(Stored dataset items)
- Opening Delimiter -

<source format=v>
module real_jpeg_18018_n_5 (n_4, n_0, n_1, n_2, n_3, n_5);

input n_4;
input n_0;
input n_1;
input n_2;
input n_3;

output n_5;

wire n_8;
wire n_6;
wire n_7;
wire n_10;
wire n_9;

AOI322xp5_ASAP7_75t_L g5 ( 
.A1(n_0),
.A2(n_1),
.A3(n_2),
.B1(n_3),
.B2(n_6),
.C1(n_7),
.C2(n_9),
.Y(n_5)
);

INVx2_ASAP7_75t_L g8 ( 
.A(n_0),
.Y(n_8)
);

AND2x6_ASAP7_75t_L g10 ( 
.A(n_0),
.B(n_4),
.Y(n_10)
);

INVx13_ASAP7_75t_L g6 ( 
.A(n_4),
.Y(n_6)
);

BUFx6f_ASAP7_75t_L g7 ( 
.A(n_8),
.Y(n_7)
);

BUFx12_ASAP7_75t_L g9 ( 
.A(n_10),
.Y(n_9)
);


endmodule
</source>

- Closing Delimiter -
- Opening Delimiter -

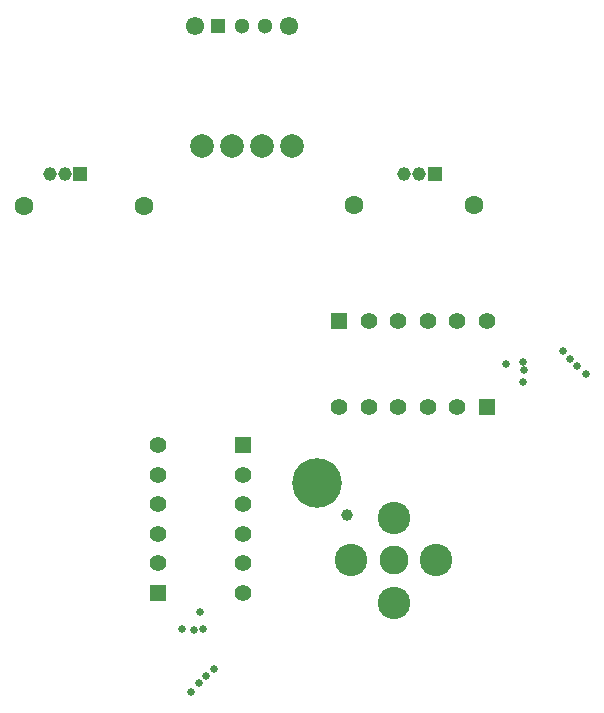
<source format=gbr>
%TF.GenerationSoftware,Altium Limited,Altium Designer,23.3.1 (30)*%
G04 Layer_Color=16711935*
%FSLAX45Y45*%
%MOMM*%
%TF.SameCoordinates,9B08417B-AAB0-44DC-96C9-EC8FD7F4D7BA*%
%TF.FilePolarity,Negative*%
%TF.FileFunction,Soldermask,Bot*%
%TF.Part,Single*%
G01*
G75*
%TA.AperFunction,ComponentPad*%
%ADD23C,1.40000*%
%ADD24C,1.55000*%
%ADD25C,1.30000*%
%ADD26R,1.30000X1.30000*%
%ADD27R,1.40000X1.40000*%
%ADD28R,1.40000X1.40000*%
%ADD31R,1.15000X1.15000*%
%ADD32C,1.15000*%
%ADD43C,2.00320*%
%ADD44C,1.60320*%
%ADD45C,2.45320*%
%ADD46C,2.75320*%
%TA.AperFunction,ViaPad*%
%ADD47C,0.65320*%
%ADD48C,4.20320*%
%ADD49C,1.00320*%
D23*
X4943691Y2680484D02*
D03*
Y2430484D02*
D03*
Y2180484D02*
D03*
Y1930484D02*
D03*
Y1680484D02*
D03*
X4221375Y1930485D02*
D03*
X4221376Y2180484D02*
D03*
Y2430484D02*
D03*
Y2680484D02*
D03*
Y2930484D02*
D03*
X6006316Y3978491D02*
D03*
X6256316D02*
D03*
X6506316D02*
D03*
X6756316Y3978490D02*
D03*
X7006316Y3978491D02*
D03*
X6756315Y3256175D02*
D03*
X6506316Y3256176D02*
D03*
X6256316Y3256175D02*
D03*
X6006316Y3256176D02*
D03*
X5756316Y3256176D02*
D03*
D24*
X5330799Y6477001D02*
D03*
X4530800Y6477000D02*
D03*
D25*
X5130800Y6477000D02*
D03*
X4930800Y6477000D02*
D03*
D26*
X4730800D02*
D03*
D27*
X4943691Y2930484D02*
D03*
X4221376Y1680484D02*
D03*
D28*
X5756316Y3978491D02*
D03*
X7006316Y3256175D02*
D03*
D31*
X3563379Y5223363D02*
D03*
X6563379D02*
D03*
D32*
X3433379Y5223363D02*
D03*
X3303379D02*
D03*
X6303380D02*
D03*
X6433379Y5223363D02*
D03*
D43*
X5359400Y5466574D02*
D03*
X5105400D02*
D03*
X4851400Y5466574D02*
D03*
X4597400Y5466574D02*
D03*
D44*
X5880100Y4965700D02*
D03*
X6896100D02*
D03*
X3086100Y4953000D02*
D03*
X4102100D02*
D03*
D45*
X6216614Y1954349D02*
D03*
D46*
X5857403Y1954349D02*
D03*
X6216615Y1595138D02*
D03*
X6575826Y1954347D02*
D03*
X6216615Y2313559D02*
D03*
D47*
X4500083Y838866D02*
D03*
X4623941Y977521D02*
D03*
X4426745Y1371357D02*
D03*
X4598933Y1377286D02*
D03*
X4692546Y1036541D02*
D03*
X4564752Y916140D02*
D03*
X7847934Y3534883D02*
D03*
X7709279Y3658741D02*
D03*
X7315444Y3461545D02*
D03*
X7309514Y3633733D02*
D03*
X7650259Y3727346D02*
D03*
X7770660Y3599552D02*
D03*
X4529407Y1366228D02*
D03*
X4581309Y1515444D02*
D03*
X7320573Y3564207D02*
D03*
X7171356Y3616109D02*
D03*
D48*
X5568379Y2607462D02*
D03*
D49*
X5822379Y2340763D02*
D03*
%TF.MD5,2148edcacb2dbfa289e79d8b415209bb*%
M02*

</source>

- Closing Delimiter -
- Opening Delimiter -

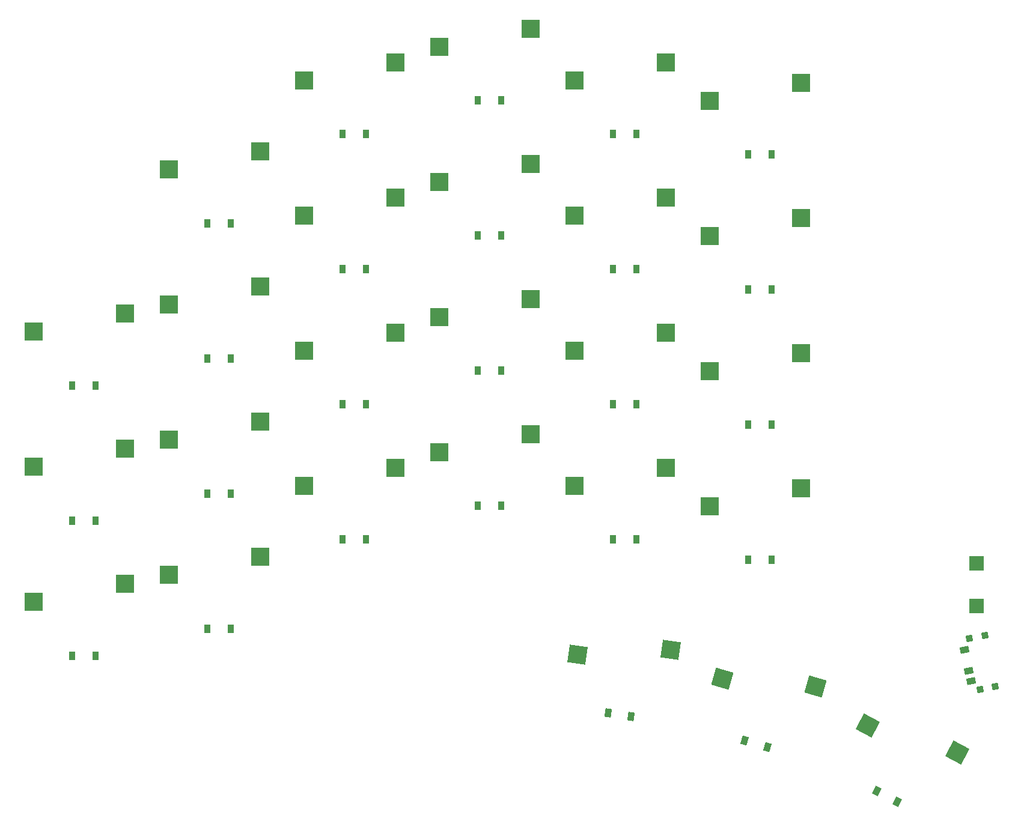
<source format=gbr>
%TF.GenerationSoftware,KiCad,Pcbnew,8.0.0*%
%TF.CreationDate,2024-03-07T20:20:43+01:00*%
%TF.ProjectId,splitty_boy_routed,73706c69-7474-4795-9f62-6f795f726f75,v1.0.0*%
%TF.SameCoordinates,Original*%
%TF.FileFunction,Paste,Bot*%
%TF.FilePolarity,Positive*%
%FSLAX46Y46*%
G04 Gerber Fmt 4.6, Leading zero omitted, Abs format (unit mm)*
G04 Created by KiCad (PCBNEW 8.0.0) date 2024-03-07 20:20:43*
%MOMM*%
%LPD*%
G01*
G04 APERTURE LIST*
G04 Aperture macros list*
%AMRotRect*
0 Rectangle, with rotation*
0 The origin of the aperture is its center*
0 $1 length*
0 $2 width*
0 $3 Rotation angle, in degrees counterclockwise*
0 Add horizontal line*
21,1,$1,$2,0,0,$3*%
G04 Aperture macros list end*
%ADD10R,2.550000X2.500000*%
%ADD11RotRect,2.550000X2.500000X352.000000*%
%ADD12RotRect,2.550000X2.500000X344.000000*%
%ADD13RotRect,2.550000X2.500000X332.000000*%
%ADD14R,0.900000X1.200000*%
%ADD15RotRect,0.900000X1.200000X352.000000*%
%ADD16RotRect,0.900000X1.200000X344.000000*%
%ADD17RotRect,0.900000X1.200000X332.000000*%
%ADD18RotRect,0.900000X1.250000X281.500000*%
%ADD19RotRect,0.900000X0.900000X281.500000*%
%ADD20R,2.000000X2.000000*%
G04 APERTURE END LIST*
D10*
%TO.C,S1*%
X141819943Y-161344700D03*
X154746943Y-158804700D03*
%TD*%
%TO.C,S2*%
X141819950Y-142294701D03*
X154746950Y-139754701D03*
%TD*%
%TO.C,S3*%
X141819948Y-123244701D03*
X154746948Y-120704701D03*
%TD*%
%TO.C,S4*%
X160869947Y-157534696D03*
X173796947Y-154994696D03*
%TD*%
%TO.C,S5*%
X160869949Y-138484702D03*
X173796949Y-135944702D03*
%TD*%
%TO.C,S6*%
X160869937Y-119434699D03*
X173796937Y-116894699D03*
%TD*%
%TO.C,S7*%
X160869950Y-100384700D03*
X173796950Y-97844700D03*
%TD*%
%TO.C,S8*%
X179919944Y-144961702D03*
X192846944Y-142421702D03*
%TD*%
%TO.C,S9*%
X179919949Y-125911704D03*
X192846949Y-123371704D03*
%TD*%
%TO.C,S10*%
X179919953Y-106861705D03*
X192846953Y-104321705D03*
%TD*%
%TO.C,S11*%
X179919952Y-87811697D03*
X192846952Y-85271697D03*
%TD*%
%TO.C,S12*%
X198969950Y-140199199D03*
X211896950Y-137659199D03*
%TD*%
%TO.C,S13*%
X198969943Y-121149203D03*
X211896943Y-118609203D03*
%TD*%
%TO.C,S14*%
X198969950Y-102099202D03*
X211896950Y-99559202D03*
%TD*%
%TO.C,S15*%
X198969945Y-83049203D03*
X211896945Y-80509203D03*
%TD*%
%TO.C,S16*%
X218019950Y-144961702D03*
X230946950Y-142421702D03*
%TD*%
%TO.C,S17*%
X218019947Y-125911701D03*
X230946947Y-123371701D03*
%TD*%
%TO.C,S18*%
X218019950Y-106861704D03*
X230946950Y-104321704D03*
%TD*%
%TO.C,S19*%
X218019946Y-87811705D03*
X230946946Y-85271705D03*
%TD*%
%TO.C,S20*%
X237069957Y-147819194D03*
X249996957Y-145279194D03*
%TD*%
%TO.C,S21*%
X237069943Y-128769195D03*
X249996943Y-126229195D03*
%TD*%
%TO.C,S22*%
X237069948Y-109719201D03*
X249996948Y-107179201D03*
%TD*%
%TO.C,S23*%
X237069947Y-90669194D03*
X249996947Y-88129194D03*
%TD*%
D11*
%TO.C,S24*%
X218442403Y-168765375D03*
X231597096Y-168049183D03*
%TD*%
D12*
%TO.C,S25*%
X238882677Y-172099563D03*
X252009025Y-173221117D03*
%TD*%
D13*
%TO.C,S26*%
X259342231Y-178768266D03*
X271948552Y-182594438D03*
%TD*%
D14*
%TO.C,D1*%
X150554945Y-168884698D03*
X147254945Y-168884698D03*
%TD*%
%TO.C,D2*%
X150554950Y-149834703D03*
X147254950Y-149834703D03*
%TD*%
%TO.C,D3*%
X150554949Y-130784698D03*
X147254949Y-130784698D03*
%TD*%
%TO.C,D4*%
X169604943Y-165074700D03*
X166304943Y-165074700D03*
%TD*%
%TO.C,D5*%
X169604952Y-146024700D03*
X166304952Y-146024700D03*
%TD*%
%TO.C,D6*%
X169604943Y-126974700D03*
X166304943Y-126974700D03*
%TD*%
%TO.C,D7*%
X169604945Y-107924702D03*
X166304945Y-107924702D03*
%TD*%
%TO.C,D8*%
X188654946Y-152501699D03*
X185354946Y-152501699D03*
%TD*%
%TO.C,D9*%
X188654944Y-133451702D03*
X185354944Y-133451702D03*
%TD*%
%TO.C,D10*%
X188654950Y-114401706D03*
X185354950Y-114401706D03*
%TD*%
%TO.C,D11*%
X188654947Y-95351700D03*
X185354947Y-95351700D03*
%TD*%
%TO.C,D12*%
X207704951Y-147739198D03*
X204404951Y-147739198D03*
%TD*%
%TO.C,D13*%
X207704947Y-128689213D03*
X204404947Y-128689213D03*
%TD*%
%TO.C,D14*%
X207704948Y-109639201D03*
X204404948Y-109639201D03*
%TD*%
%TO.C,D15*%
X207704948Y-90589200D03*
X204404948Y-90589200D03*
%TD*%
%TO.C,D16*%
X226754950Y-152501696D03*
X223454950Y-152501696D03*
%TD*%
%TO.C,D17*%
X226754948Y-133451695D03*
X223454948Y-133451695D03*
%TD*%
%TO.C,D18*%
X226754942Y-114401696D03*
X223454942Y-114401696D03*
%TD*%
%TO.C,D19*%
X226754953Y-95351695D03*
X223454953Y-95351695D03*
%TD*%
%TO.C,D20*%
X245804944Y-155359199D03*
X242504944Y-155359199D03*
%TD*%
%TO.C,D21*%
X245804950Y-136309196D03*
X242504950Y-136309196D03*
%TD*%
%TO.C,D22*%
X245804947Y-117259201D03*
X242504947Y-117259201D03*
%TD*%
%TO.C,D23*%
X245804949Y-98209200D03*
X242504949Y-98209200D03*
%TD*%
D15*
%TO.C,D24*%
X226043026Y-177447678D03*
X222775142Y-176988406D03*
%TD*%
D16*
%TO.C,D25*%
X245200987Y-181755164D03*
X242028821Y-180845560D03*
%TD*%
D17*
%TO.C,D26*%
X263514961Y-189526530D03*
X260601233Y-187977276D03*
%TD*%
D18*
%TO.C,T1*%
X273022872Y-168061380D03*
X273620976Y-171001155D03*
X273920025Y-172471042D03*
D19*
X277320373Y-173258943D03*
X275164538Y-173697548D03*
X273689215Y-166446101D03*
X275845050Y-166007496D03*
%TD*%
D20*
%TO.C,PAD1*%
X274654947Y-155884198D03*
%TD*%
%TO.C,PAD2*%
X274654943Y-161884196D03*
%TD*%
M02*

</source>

- Closing Delimiter -

[ACTION ITEM] Return every line of the entries above that the string "FilePolarity" appears in.

[TASK RESPONSE]
%TF.FilePolarity,Negative*%
%TF.FilePolarity,Positive*%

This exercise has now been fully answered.